Packing for our holiday trip to Grandma’s and Grandpa’s, we packed lightweight summery clothes.
No, we were not going to see them in Florida. They go there after the new year. They live in Snow Country, but inside their house, when you’re huffing and puffing and dripping in sweat, you’d never know it.
Brrrrr! It’s cold in winter in Henry County, especially in our drafty, old house. The first year we planned on December in Snow Country I imagined paralyzing cold and dressed and packed accordingly, with the thickest, warmest long johns underneath the heaviest pants and wool sweaters.
Ooooh, what a mistake, first all scrunched up and stifling hot on the airplanes, and next with the shock of inside the house.
It was warm. It was hot. We were not decades but eons away from the days when I’d be shivering down to my teeth, covered in goosebumps, begging for the heat to be turned up and told a resounding “no.”
When you’re sitting around the living room you feel a bit too warm. When action starts, such as opening Christmas presents, all that moving around works you up a sweat.

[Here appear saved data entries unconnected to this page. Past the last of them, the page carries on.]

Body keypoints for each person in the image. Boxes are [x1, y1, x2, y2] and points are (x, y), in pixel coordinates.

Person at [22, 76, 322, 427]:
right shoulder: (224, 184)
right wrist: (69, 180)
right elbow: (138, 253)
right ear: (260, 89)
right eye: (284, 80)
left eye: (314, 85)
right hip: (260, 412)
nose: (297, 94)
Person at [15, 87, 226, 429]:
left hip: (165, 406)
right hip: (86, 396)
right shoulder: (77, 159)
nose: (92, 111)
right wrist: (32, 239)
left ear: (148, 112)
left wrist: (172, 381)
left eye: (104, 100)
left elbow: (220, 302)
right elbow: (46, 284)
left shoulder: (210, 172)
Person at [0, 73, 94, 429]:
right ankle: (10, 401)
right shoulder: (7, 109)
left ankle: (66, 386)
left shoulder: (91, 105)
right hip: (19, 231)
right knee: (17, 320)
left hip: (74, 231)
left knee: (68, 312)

The beds are covered in thick blankets, quilts and comforters. When you first get into bed it’s so hot that they all need to be rolled to the side. Perhaps you’ll use a sheet, or perhaps even that is too much.
If you put on makeup right after taking a shower, the hot steam causes your mascara to run down your face as you are fluffing on your blush.
By now I know to pack light for Grandma’s and Grandpa’s. The only cold part is between vehicle and house or building. The stuffy indoor heat of winter is the North’s version of the South’s summers with air conditioning blasting so cold that you have to bring a sweater everywhere you go despite it being 95 degrees outside.